Otherwise, if you are not using Depot and would like the same lazy-loading support, you will need to do two things:

1. You will need to use [BuildKit](https://docs.docker.com/build/buildkit/) as your Docker build engine. If you are using Docker Desktop or Docker Engine v23.0 or newer, BuildKit is the default build engine. If you are using Docker Buildx, you are using BuildKit (see below about enabling support for lazy-pulling with eStargz). And if you are using an older version of Docker Engine, you can enable BuildKit by setting the `DOCKER_BUILDKIT=1` environment variable.

2. To enable lazy-pulling of just the files you need, you will also need to enable support for [eStargz](https://github.com/containerd/stargz-snapshotter/blob/main/docs/estargz.md). This means that BuildKit will only fetch the files you need from the image, rather than downloading the entire repo contents. To enable eStargz. For this, you will need to use BuildKit with Docker Buildx, and create a new builder with the following command:

```bash
docker buildx create --use --buildkitd-flags '--oci-worker-snapshotter=stargz'
```

## How it works

Each model is published as a Docker image containing the model contents as a single layer. Conceptually, the image is constructed like:

```dockerfile
FROM scratch
COPY model /
```

Finally, the image layer is built with two specific techniques:

1. We set [SOURCE_DATE_EPOCH](https://github.com/moby/buildkit/blob/master/docs/build-repro.md#source_date_epoch) to `0`, which sets the file created time to the Unix epoch. This ensures that the image layer is reproducible, meaning if the model file contents inside have not changed, the build produces the same layer.
2. The image is compressed with [eStargz](https://github.com/containerd/stargz-snapshotter/blob/main/docs/estargz.md), which creates an index of the files inside the layer and enables lazy-pulling of just the files requested by the `COPY` command. This means that if you want to include just one file from an otherwise large model repo, BuildKit will only copy that one file into your image.

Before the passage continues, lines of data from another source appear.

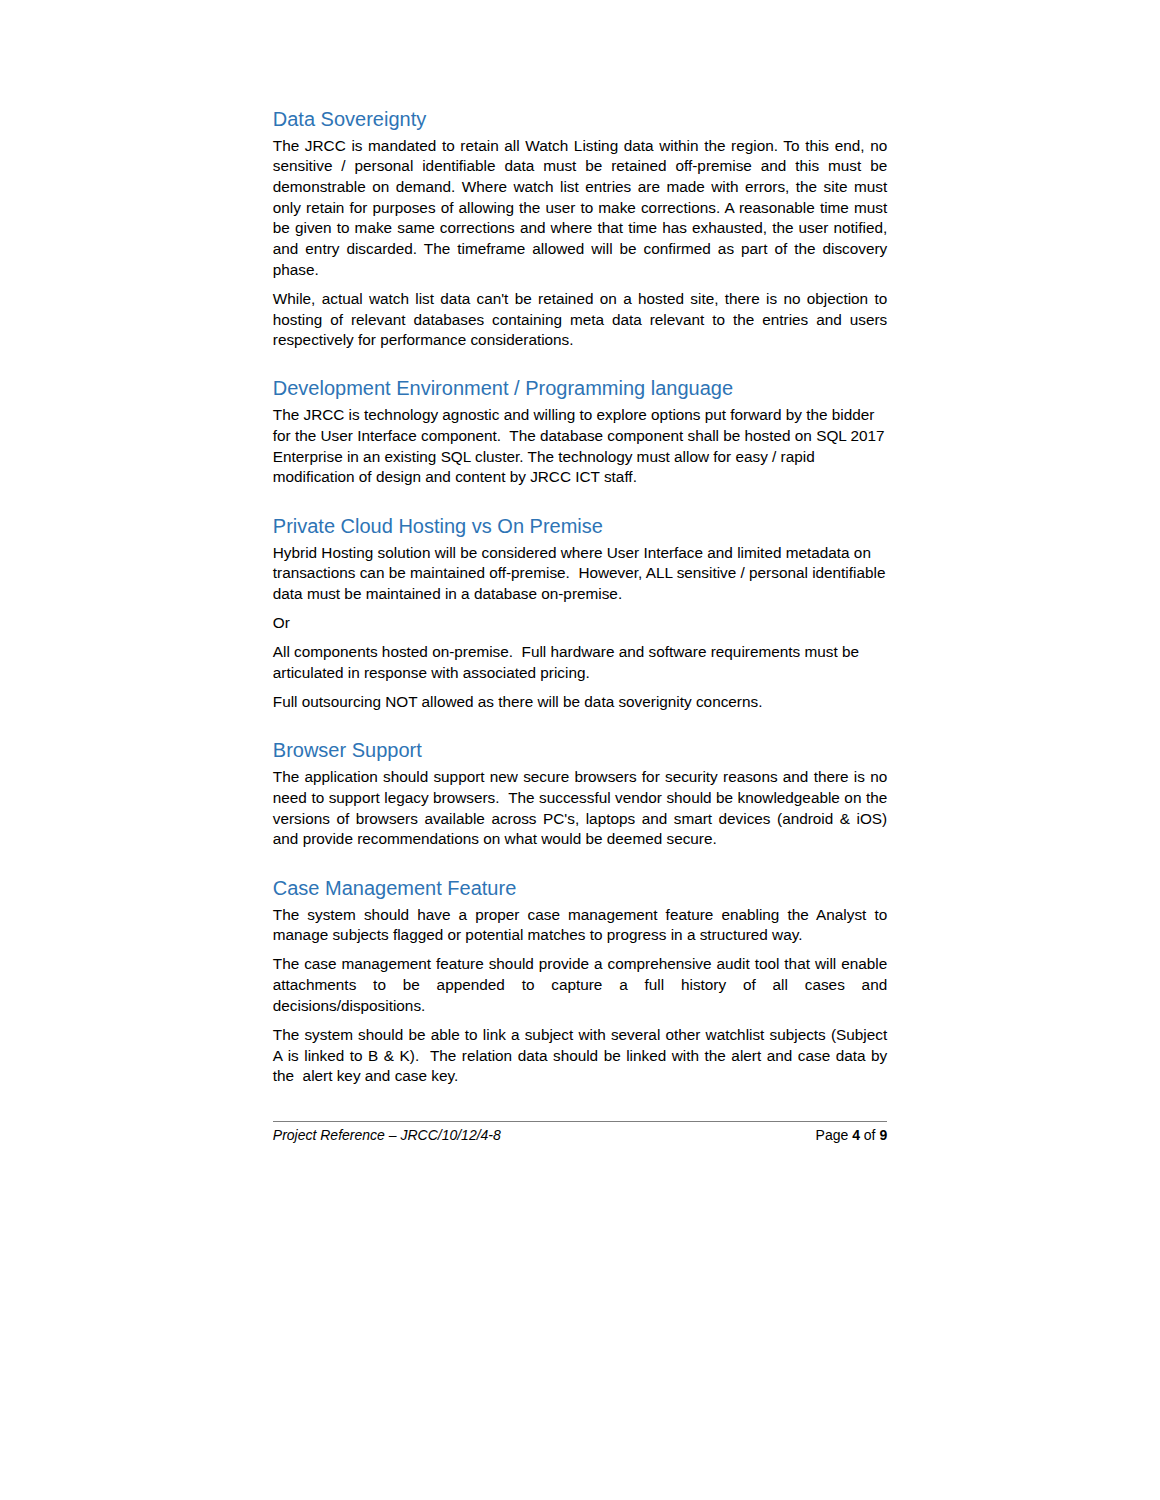Data Sovereignty
The JRCC is mandated to retain all Watch Listing data within the region. To this end, no sensitive / personal identifiable data must be retained off-premise and this must be demonstrable on demand. Where watch list entries are made with errors, the site must only retain for purposes of allowing the user to make corrections. A reasonable time must be given to make same corrections and where that time has exhausted, the user notified, and entry discarded. The timeframe allowed will be confirmed as part of the discovery phase.
While, actual watch list data can't be retained on a hosted site, there is no objection to hosting of relevant databases containing meta data relevant to the entries and users respectively for performance considerations.
Development Environment / Programming language
The JRCC is technology agnostic and willing to explore options put forward by the bidder for the User Interface component. The database component shall be hosted on SQL 2017 Enterprise in an existing SQL cluster. The technology must allow for easy / rapid modification of design and content by JRCC ICT staff.
Private Cloud Hosting vs On Premise
Hybrid Hosting solution will be considered where User Interface and limited metadata on transactions can be maintained off-premise. However, ALL sensitive / personal identifiable data must be maintained in a database on-premise.
Or
All components hosted on-premise. Full hardware and software requirements must be articulated in response with associated pricing.
Full outsourcing NOT allowed as there will be data soverignity concerns.
Browser Support
The application should support new secure browsers for security reasons and there is no need to support legacy browsers. The successful vendor should be knowledgeable on the versions of browsers available across PC's, laptops and smart devices (android & iOS) and provide recommendations on what would be deemed secure.
Case Management Feature
The system should have a proper case management feature enabling the Analyst to manage subjects flagged or potential matches to progress in a structured way.
The case management feature should provide a comprehensive audit tool that will enable attachments to be appended to capture a full history of all cases and decisions/dispositions.
The system should be able to link a subject with several other watchlist subjects (Subject A is linked to B & K). The relation data should be linked with the alert and case data by the alert key and case key.
Project Reference – JRCC/10/12/4-8 Page 4 of 9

See the [Dockerfile](./models/Dockerfile) for the full implementation.

We publish images to a private [Artifact Registry](https://cloud.google.com/artifact-registry) as a temporary storage location, then a [Cloudflare Worker](./src/registry.ts) imports the image from Artifact Registry, stores it in R2, and serves it as a public Docker registry.

## Contributing

Contributions are welcome!

### Add a Model

The models that `depot.ai` serves are defined in `models/models.yaml` — you can fork this repo, add an additional model entry, and submit a PR to add another model. Once the PR merges, GitHub Actions will automatically build and publish it:

```yaml
- name: username/model
sha: 1234567890abcdef1234567890abcdef12345678
tagAs: latest
```

## License

MIT License, see [LICENSE](./LICENSE).